Erika atendía a cada saludo con precisión, como si cada palabra fuera medida en una balanza invisible. Hablaba de la fiesta, de proyectos futuros, leyes, alianzas y hasta matrimonios. Todo con una habilidad política que solo podía venir de alguien que había sido entrenado desde la infancia para este rol. Desde mi posición, observaba con una mezcla de respeto y lástima. ¿Cuánto esfuerzo requería mantener esa fachada bajo tantas presiones?

Finalmente, después de haber atendido a todas las demás, sus ojos se posaron en nosotras. 

—Su Alteza —saludó mi madre con una reverencia impecable. Yo, aunque con cierto fastidio interno, la imité al instante.

—Condesa Elisabeth —respondió la Kaiserin con un tono formal, antes de mirarme detenidamente—. ¿Su hija pequeña, supongo? 

Sentí que sus ojos me atravesaban. Había algo más en su mirada, una intensidad que no podía describir. 

—Sí, su Alteza. Tanya von Romberg, para servirle —respondió mi madre con orgullo. 

—A sus órdenes, su Alteza —añadí, manteniendo mi expresión lo más inocente posible. 

Por un instante, el tiempo pareció detenerse. Sus ojos, serenos al principio, se dilataron levemente, como si hubiera visto algo inesperado. ¿Reconocimiento? ¿Miedo? Mi mente comenzó a girar con posibilidades. ¿Es posible que ella sea... una reencarnada como yo? ¿O simplemente estoy dejando volar mi imaginación? 

Pero tan rápido como llegó, esa chispa desapareció. Su expresión volvió a ser tranquila y cálida, aunque detrás de esa sonrisa amable había algo calculador, como si estuviera analizando cada detalle de mi presencia. 

—Su hija tiene mucho potencial; puedo verlo solo con mirarla —dijo con una sonrisa que me puso la piel de gallina. 

Mi madre sonrió radiante, casi olvidándose de contener su entusiasmo.

—Oh, sí, su Alteza. Tanya es una genio. Tiene largas charlas con su hermano Eugen; ambos son mis pequeños Teslas —comentó, haciendo un gesto en el aire con orgullo maternal. 

La Kaiserin asintió, aparentemente complacida.

—Brillante. Parece que el futuro del Imperio está asegurado con dos genios en su familia.

Luego, sus ojos volvieron a posarse en mí, y su voz adquirió un tono más personal.

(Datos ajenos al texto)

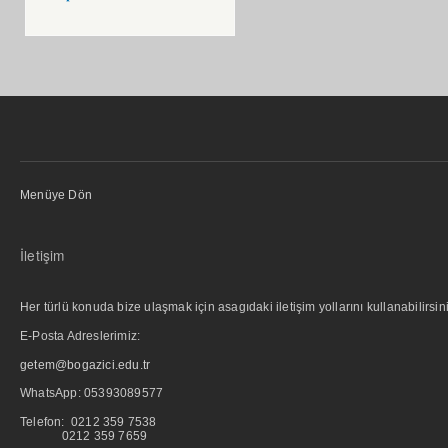
Menüye Dön
İletişim
Her türlü konuda bize ulaşmak için asagıdaki iletişim yollarını kullanabilirsini
E-Posta Adreslerimiz:
getem@bogazici.edu.tr
WhatsApp:
05393089577
Telefon: 0212 359 7538
0212 359 7659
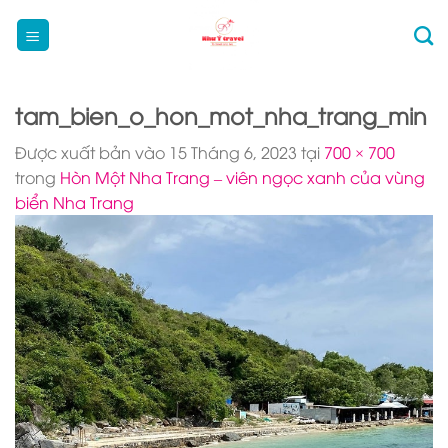
Bỏ
qua
nội
dung
tam_bien_o_hon_mot_nha_trang_min
Được xuất bản vào
15 Tháng 6, 2023
tại
700 × 700
trong
Hòn Một Nha Trang – viên ngọc xanh của vùng
biển Nha Trang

—Tanya, ¿puedo pedirte un favor?

Asentí, incapaz de negarme a la Emperatriz.

—Sí, su Alteza. 

—Bien. —Su sonrisa se amplió un poco antes de dirigirse a mi madre—. Condesa, ¿me permitiría tener a su hija bajo mi tutela? 

Por un instante, sentí que todas las alarmas en mi cabeza se disparaban. ¿Qué? ¿Por qué la Kaiserin querría algo así? Mi madre, por supuesto, parecía encantada con la idea. 

—Pero, su Alteza, ¿no sería demasiada responsabilidad para usted? —preguntó con una mezcla de modestia y emoción contenida.

—Para nada. Creo que sería muy productivo, y me interesa mantener conversaciones con Tanya en el futuro —respondió Erika con una sonrisa que irradiaba cortesía, pero que yo sentía como un enigma. 

Sonreí junto a mi madre, murmurando palabras de agradecimiento. Pero en el fondo, una sensación de inquietud se instalaba en mi pecho. ¿Qué pretendía realmente la Kaiserin Erika? 

Mientras ella pasaba a saludar a otros, mi mente seguía dándole vueltas a esa pregunta. ¿Acaso tenía algún plan oculto? ¿O era yo la que estaba viendo conspiraciones donde no las había?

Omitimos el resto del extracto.